---- RECORDS FOR THE TASK

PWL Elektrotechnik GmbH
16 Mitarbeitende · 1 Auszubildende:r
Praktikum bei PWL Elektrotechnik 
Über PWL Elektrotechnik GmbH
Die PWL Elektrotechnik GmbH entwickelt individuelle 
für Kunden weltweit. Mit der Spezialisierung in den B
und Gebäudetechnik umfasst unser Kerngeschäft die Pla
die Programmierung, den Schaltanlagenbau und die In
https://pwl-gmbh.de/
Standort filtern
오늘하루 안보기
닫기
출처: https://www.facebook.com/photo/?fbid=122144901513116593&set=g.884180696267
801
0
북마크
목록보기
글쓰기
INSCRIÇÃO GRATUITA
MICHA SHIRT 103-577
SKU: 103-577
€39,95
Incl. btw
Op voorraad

--------
---- RECORDS FOR THE TASK

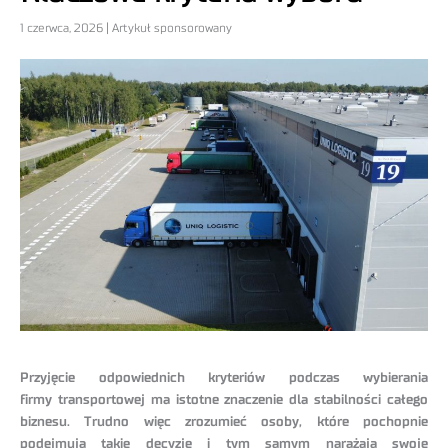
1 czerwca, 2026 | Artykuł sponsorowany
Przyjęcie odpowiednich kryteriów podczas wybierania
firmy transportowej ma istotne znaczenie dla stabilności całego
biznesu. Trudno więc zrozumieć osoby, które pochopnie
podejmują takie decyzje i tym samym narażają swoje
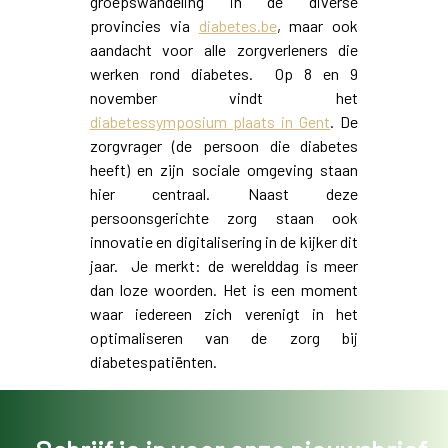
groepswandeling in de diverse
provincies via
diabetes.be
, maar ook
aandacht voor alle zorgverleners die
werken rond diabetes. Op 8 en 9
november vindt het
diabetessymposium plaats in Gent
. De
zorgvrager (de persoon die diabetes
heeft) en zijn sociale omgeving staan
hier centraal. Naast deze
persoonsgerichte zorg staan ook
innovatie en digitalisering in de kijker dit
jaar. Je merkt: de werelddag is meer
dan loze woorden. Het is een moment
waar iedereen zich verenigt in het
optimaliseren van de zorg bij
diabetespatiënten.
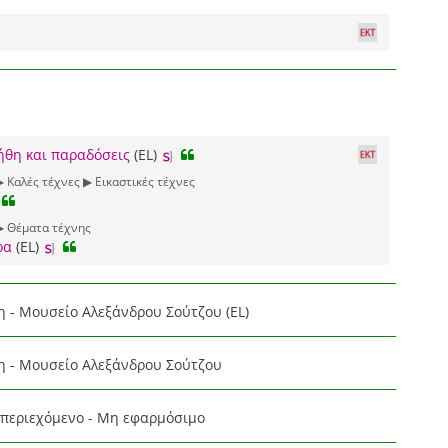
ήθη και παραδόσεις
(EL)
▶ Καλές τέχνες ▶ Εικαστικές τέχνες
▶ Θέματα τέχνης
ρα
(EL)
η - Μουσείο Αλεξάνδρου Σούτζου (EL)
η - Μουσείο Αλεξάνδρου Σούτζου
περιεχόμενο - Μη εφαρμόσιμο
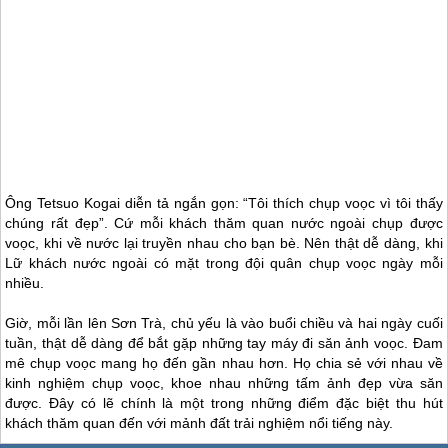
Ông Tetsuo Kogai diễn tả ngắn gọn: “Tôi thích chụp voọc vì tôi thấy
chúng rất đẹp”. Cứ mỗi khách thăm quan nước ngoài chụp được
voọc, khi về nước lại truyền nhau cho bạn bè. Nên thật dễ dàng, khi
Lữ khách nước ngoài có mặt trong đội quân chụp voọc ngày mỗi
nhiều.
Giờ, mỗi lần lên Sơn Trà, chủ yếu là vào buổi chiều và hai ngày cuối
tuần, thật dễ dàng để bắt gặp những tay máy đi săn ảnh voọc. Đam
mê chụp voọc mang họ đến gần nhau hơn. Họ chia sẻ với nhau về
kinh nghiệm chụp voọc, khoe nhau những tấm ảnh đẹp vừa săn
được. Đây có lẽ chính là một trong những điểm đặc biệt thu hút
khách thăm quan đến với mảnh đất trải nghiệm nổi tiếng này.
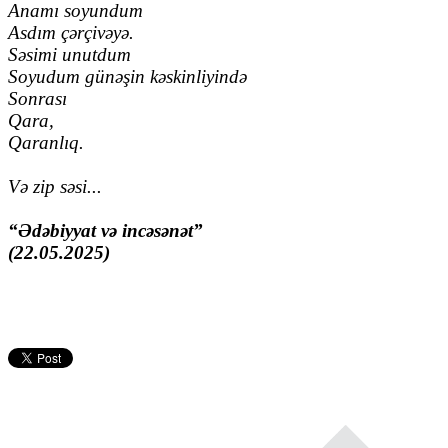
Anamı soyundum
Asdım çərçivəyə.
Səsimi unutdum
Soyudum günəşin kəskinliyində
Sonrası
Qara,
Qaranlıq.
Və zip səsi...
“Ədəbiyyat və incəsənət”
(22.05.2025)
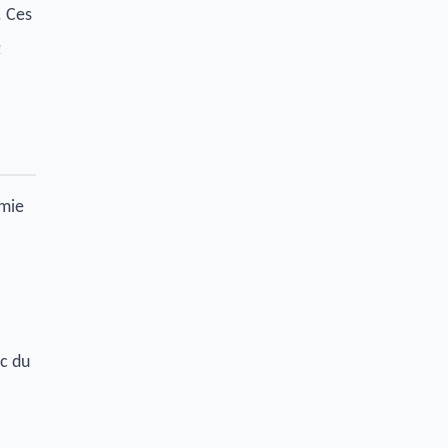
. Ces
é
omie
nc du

--------

WHAT THE TASK REQUIRES
Looking at the records above, how many lines have the word "https" in them? State the number only.

TASK RESULT
2